# [PROBLEM STATEMENT]
Take the entries below and write them out exactly, with each picture removed.

# [MATERIAL PROVIDED]

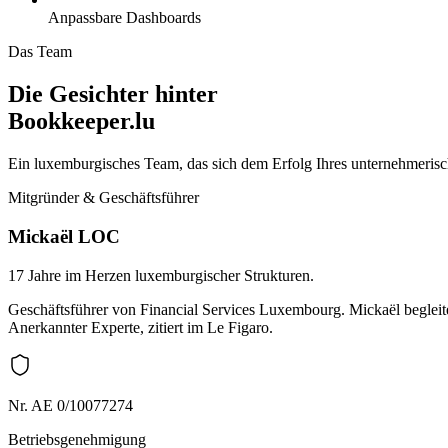
Anpassbare Dashboards
Das Team
Die Gesichter hinter
Bookkeeper.lu
Ein luxemburgisches Team, das sich dem Erfolg Ihres unternehmerisc
Mitgründer & Geschäftsführer
Mickaël LOC
17 Jahre im Herzen luxemburgischer Strukturen.
Geschäftsführer von Financial Services Luxembourg. Mickaël begle
Anerkannter Experte, zitiert im Le Figaro.
Nr. AE 0/10077274
Betriebsgenehmigung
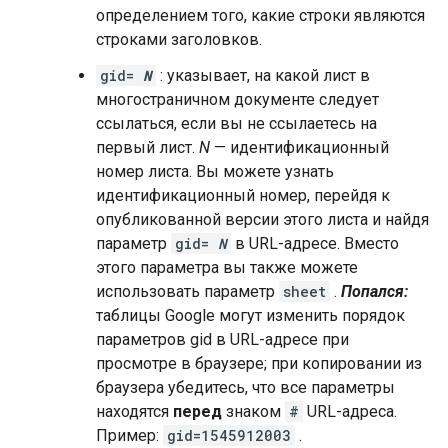
определением того, какие строки являются
строками заголовков.
gid=
N
: указывает, на какой лист в
многостраничном документе следует
ссылаться, если вы не ссылаетесь на
первый лист.
N
— идентификационный
номер листа. Вы можете узнать
идентификационный номер, перейдя к
опубликованной версии этого листа и найдя
параметр
gid=
N
в URL-адресе. Вместо
этого параметра вы также можете
использовать параметр
sheet
.
Попался:
таблицы Google могут изменить порядок
параметров gid в URL-адресе при
просмотре в браузере; при копировании из
браузера убедитесь, что все параметры
находятся
перед
знаком
#
URL-адреса.
Пример:
gid=1545912003
.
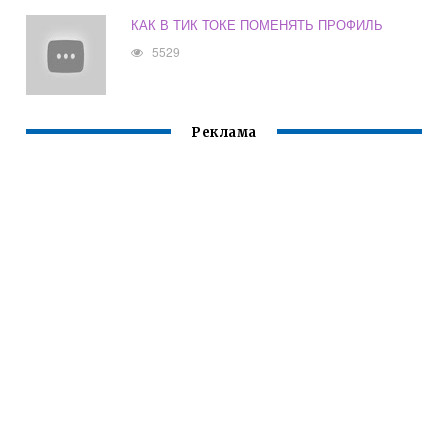
КАК В ТИК ТОКЕ ПОМЕНЯТЬ ПРОФИЛЬ
5529
Реклама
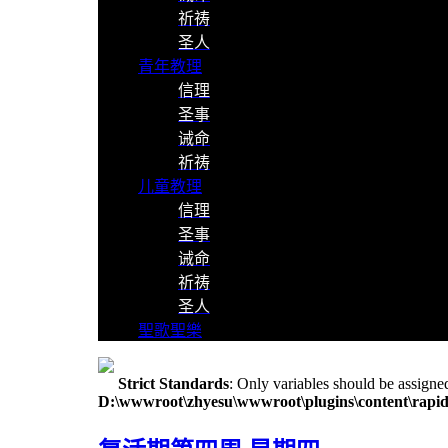
祈祷
圣人
青年教理
信理
圣事
诫命
祈祷
儿童教理
信理
圣事
诫命
祈祷
圣人
聖歌聖樂
Strict Standards
: Only variables should be assigne
D:\wwwroot\zhyesu\wwwroot\plugins\content\rapid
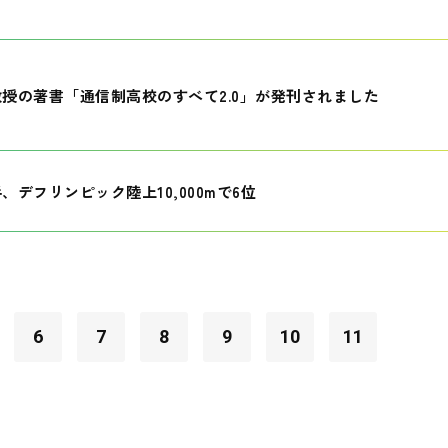
授の著書「通信制高校のすべて2.0」が発刊されました
、デフリンピック陸上10,000mで6位
6
7
8
9
10
11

# [RESULT OF THE EXERCISE]
Anpassbare Dashboards
Das Team
Die Gesichter hinter
Bookkeeper.lu
Ein luxemburgisches Team, das sich dem Erfolg Ihres unternehmerisc
Mitgründer & Geschäftsführer
Mickaël LOC
17 Jahre im Herzen luxemburgischer Strukturen.
Geschäftsführer von Financial Services Luxembourg. Mickaël begle
Anerkannter Experte, zitiert im Le Figaro.
Nr. AE 0/10077274
Betriebsgenehmigung
определением того, какие строки являются
строками заголовков.
gid=
N
: указывает, на какой лист в
многостраничном документе следует
ссылаться, если вы не ссылаетесь на
первый лист.
N
— идентификационный
номер листа. Вы можете узнать
идентификационный номер, перейдя к
опубликованной версии этого листа и найдя
параметр
gid=
N
в URL-адресе. Вместо
этого параметра вы также можете
использовать параметр
sheet
.
Попался:
таблицы Google могут изменить порядок
параметров gid в URL-адресе при
просмотре в браузере; при копировании из
браузера убедитесь, что все параметры
находятся
перед
знаком
#
URL-адреса.
Пример:
gid=1545912003
.
КАК В ТИК ТОКЕ ПОМЕНЯТЬ ПРОФИЛЬ
5529
Реклама
祈祷
圣人
青年教理
信理
圣事
诫命
祈祷
儿童教理
信理
圣事
诫命
祈祷
圣人
聖歌聖樂
Strict Standards
: Only variables should be assigne
D:\wwwroot\zhyesu\wwwroot\plugins\content\rapid
授の著書「通信制高校のすべて2.0」が発刊されました
、デフリンピック陸上10,000mで6位
6
7
8
9
10
11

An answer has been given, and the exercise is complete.